# Work order 1
In the Loki deployment guide, rewrite the passage from "Production Guide: Deploy" to "and operational reliability.", substituting "Kustomize" for every "Helm".

# Document excerpt
———

Production Guide: Deploy Grafana Loki with Kubernetes + Helm + ingress-nginx on Ubuntu

Log management usually becomes a production problem long before teams plan for it. A few services become dozens, incidents start spanning multiple systems, and engineers waste critical time SSHing into hosts to grep rotating files that may already be gone. Loki is a practical answer when you want centralized, cost-conscious logs that work naturally with Grafana and Kubernetes labels. In this guide, you will deploy Grafana Loki on Ubuntu-based Kubernetes using Helm and ingress-nginx, with a production-oriented setup focused on retention, secure exposure, secret handling, and operational reliability.

The workflow is intentionally built for platform and DevOps teams that need repeatable operations under pressure: deterministic install steps, clear rollback points, practical verification commands, and troubleshooting based on real failure modes. You will deploy Loki with object storage support, wire authentication for ingestion and query paths, front access through ingress-nginx and TLS, and establish runbook-friendly checks for uptime, indexing, and query health.

———

# Work order 2
Find every line in the rows below that contains the string "fashion", and copy each one. Case counts.

# Given data
———

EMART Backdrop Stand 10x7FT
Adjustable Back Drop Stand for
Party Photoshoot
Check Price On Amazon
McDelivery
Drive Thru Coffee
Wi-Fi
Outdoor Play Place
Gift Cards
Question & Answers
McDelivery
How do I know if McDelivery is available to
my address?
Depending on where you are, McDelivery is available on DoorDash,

———

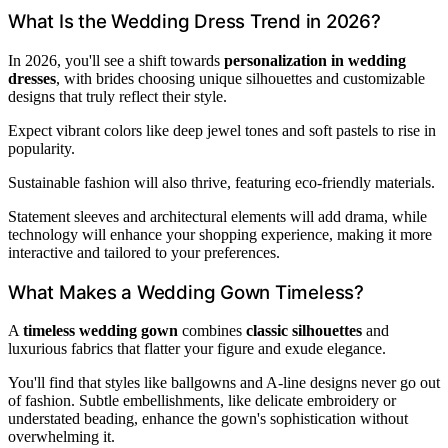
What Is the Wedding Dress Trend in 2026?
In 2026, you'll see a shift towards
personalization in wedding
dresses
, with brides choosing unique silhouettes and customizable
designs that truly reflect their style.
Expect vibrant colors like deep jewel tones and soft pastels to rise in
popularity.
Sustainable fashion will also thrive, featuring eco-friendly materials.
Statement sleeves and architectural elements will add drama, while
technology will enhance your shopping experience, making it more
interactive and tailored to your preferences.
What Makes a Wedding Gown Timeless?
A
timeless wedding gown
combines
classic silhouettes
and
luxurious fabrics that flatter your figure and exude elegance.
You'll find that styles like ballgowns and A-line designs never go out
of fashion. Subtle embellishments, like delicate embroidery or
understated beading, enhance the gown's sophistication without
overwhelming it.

———

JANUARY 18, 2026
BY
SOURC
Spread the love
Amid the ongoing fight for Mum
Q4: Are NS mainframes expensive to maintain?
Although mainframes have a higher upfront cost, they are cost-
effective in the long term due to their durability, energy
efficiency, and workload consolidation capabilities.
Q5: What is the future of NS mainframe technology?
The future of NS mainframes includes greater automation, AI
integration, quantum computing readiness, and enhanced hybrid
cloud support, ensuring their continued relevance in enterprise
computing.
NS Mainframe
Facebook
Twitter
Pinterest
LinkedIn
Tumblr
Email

———

# Exercise answer 1
Production Guide: Deploy Grafana Loki with Kubernetes + Kustomize + ingress-nginx on Ubuntu

Log management usually becomes a production problem long before teams plan for it. A few services become dozens, incidents start spanning multiple systems, and engineers waste critical time SSHing into hosts to grep rotating files that may already be gone. Loki is a practical answer when you want centralized, cost-conscious logs that work naturally with Grafana and Kubernetes labels. In this guide, you will deploy Grafana Loki on Ubuntu-based Kubernetes using Kustomize and ingress-nginx, with a production-oriented setup focused on retention, secure exposure, secret handling, and operational reliability.

# Exercise answer 2
Sustainable fashion will also thrive, featuring eco-friendly materials.
of fashion. Subtle embellishments, like delicate embroidery or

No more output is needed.